Urbane and youthful 51 year old Hironari Nozaki has decided to call an end to his extensive and well-documented career within the upper echelons of the investment banking industry in favor of a life in academia.

Mr. Hironari has spent the last 11 years at Citi, where he served as Managing Director, and is moving on in order to lecture, imparting his detailed industry knowledge to undergraduates.

I’ve been thinking about a career in academia,” Mr Nozaki stated un a report by Bloomberg Business. “If you look at the structure of financial assets in Japan, you can see that the country’s financial literacy is low. I want to help nurture people, including in finance.”

Mr Nozaki began his career following his graduation from Tokyo’s Keio University in 1986 with a batchelor’s degree in economics, when he accepted a position in the planning department of Asahi Bank.

Two years ago, he explained to Institutional Investor “One unforgettable task I had was when I had the opportunity to negotiate with the Japanese government for the injection of public funds into thebanking system during the financial crisis of 1997 to 1999.”

He was then headhunted to become an analyst, moving to ABN AMRO in 2000, and then to HSBC Securities in Japan in 2001 before joining his current employer as Managing Director in 2004.

Mr. Nozaki’s appetite for acedemic study did not stop following his first degree in the mid 1980s.

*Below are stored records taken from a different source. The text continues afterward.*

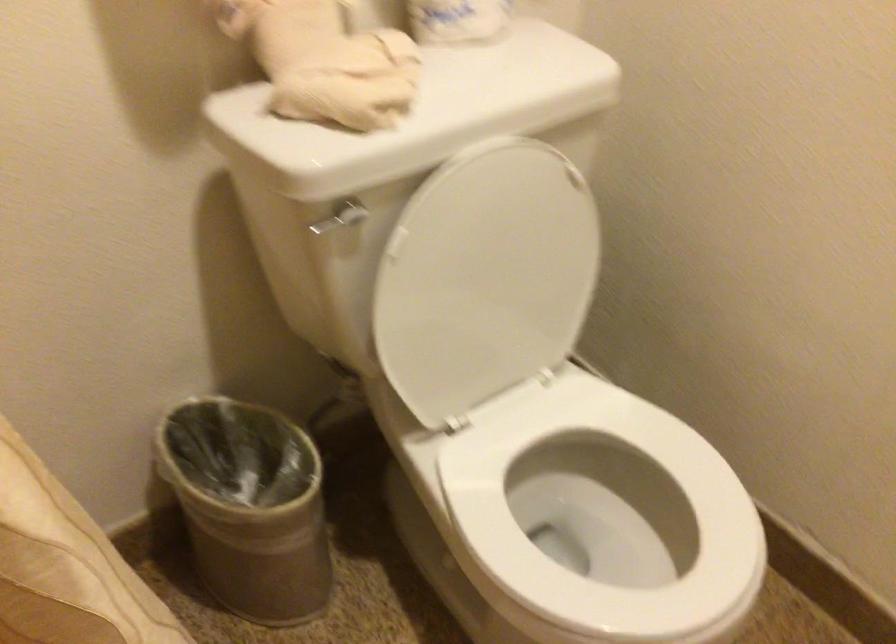
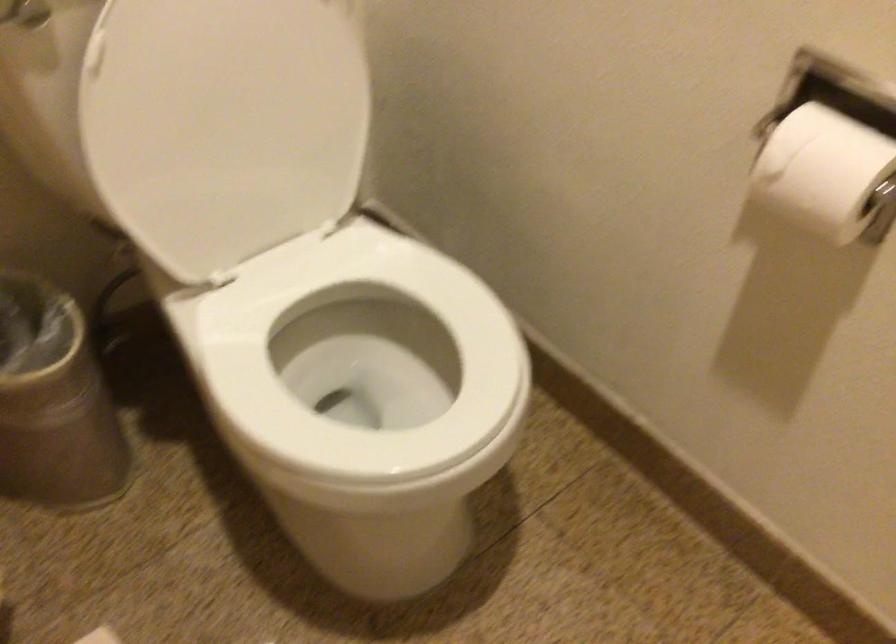
Find the pixel in the second image that matches pixel 289 534 in the first image.

(54, 402)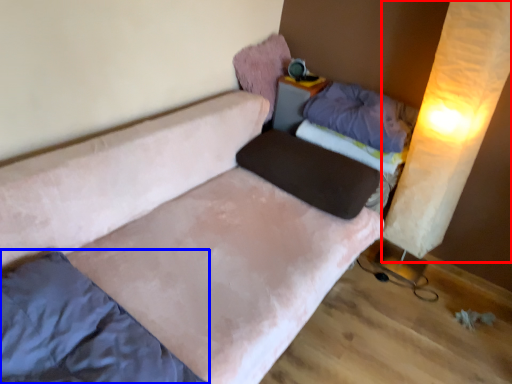
Question: Which object is closer to the camera taking this photo, curtain (highlighted by a red box) or mattress (highlighted by a blue box)?

Choices:
 (A) curtain
 (B) mattress

Answer: (B)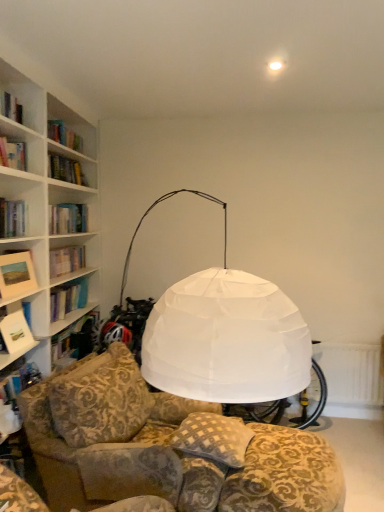
Question: Should I look upward or downward to see matte white picture frame at left?

Choices:
 (A) up
 (B) down

Answer: (B)

Question: Is checkered fabric pillow at center closer to camera compared to white textured radiator at lower right?

Choices:
 (A) no
 (B) yes

Answer: (B)

Question: Would you say checkered fabric pillow at center is a long distance from white textured radiator at lower right?

Choices:
 (A) no
 (B) yes

Answer: (B)

Question: Considering the relative sizes of checkered fabric pillow at center and white textured radiator at lower right in the image provided, is checkered fabric pillow at center smaller than white textured radiator at lower right?

Choices:
 (A) yes
 (B) no

Answer: (B)

Question: Would you say white textured radiator at lower right is part of checkered fabric pillow at center's contents?

Choices:
 (A) no
 (B) yes

Answer: (A)

Question: Is checkered fabric pillow at center not within white textured radiator at lower right?

Choices:
 (A) no
 (B) yes

Answer: (B)

Question: Is checkered fabric pillow at center oriented towards white textured radiator at lower right?

Choices:
 (A) yes
 (B) no

Answer: (B)

Question: Is matte white picture frame at left bigger than white paper book at left?

Choices:
 (A) yes
 (B) no

Answer: (A)

Question: Can you confirm if matte white picture frame at left is taller than white paper book at left?

Choices:
 (A) yes
 (B) no

Answer: (A)

Question: From a real-world perspective, is matte white picture frame at left located higher than white paper book at left?

Choices:
 (A) no
 (B) yes

Answer: (B)

Question: Is matte white picture frame at left at the right side of white paper book at left?

Choices:
 (A) no
 (B) yes

Answer: (B)

Question: Is matte white picture frame at left closer to the viewer compared to white paper book at left?

Choices:
 (A) yes
 (B) no

Answer: (A)

Question: From a real-world perspective, is matte white picture frame at left below white paper book at left?

Choices:
 (A) yes
 (B) no

Answer: (B)

Question: Is white paper book at left thinner than checkered fabric pillow at center?

Choices:
 (A) yes
 (B) no

Answer: (A)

He has since, alongside his corporate career, studied a master’s degree in public and private management at Yale School of Management and a PhD in policy studies at Chiba University of Commerce,

In his doctoral thesis, his work was published under the title of “Banking Policy for Enhancement of Financial Stability: Manager Characteristics, Compensation and Moral Hazard in Japanese Banks.”